* _POTONGAN TEKS_:
———
Di area Stasiun Sudirman ini penumpang juga masih harus naik eskalator dan kemudian turun lagi agar sampai di peron yang dituju, terutama untuk tujuan Bogor.
Saat kereta datang, maka dimulailah tahapan berdiri sepanjang perjalanan kurang lebih 1 jam. Maklumlah transportasi massal, lebih banyak kemungkinan berdiri daripada dapat tempat duduk.
Pada masa PPKM saat ini, situasinya masih lebih baik, masih ada jarak antar penumpang yang duduk dan berdiri. Sedangkan dulu sebelum pandemi penumpang KRL tidak dibatasi dan hampir pasti berjejalan dan saling dorong di dalam kereta. Benar-benar adu fisik.
Turun dari KRL di stasiun tujuan, saya juga masih harus berjalan kaki keluar area stasiun untuk mencari ojek menuju rumah.
Itulah kira-kira gambaran keseharian saya menggunakan transportasi umum. Pada awalnya memang sangat melelahkan, tetapi karena sudah menjadi kebiasaan maka lelah adalah sesuatu yang harus kita rangkul.
———
* _INFORMASI YANG DITAMPILKAN_:
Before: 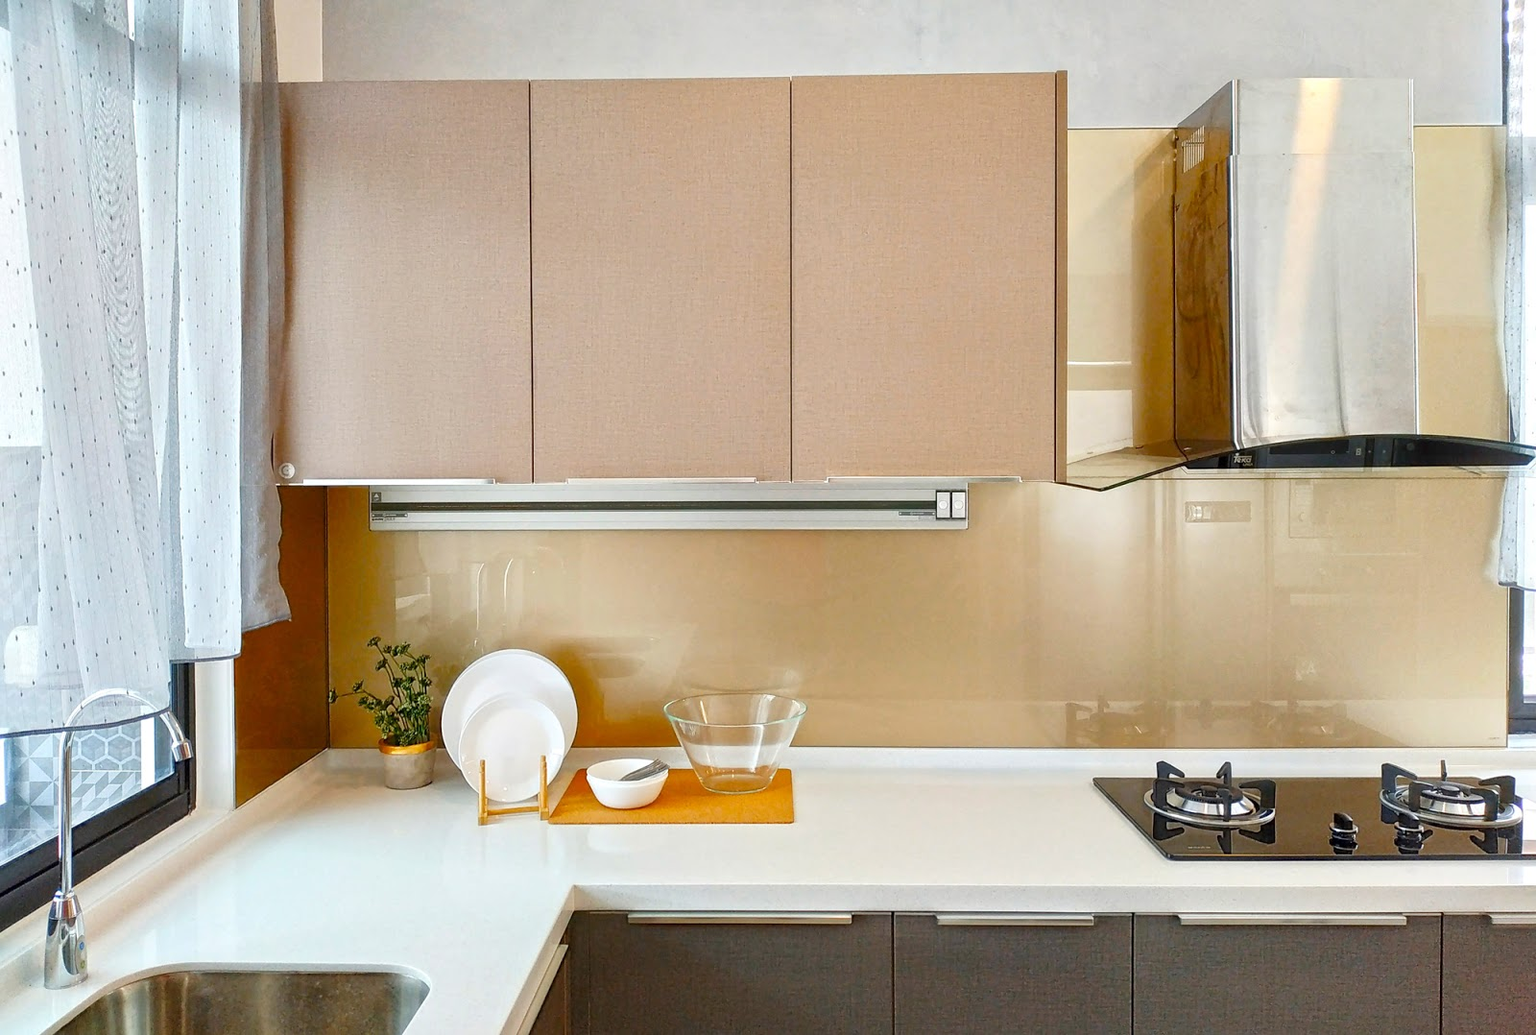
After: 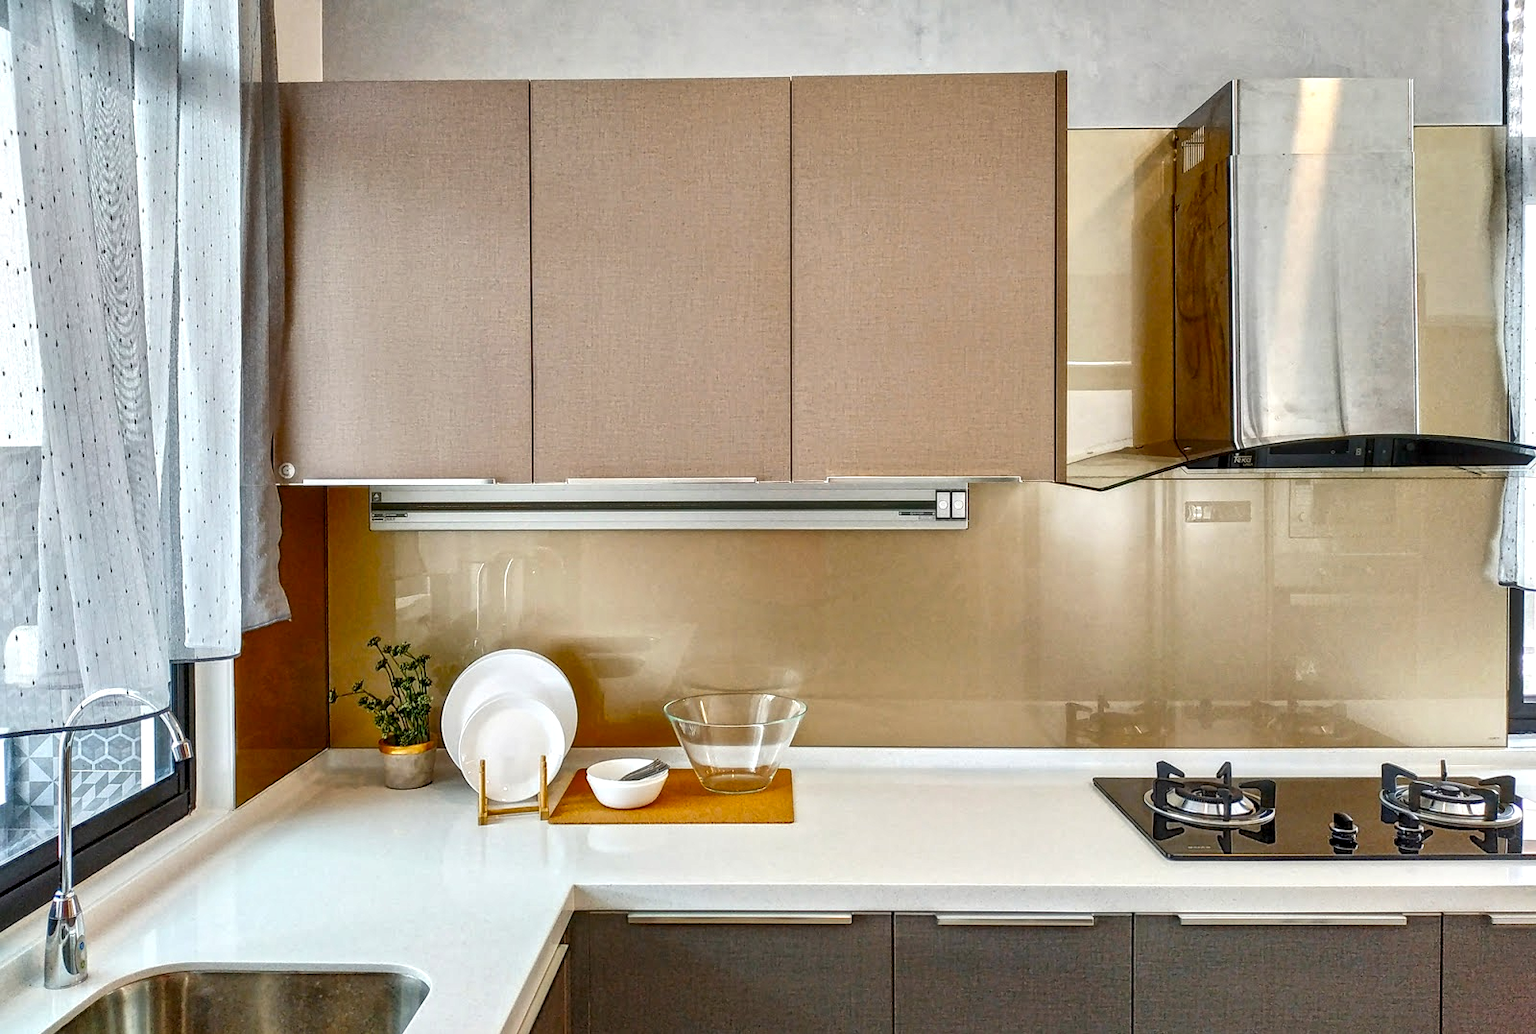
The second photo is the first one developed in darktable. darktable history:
———
* _TUGAS YANG DIKERJAKAN_:
(a) Salin kata demi kata bagian dari tulisan tentang perjalanan naik KRL, mulai dari "Di area Stasiun" sampai dengan "untuk tujuan Bogor.", termasuk kedua bagian itu.
(b) Lanjutkan tulisan tentang perjalanan naik KRL, mulai setelah kalimat terakhirnya.
Materi di atas diambil dari sumber yang berbeda.

* _HASIL TIAP TUGAS_:
(a)
Di area Stasiun Sudirman ini penumpang juga masih harus naik eskalator dan kemudian turun lagi agar sampai di peron yang dituju, terutama untuk tujuan Bogor.

(b)
Mungkin energi yang tersalurkan dari kebiasaan menggunakan berbagai moda transportasi umum inilah yang membuat berat badan saya relatif stabil. Kaki saya selalu bergerak, mengimbangi durasi duduk yang banyak dihabiskan pada saat bekerja.
Menggunakan transportasi umum untuk pergi dan pulang kerja mungkin merepotkan bagi sebagian orang. Tidak bisa bebas mampir-mampir, kata mereka.
Tapi bagi saya, justru senang jika memang tidak bisa mampir-mampir. Seperti misalnya mampir ke mal, ke restoran, nongkrong di kafe, atau sekedar menyambangi warung mie ayam.
Karena pola penggunaan transportasi saya sudah terukur dan terbatas waktu, maka saya harus lupakan kegiatan mampir-mampir seperti itu.
Lagipula, naik transportasi umum juga tidak diperbolehkan ngemil atau makan dan minum.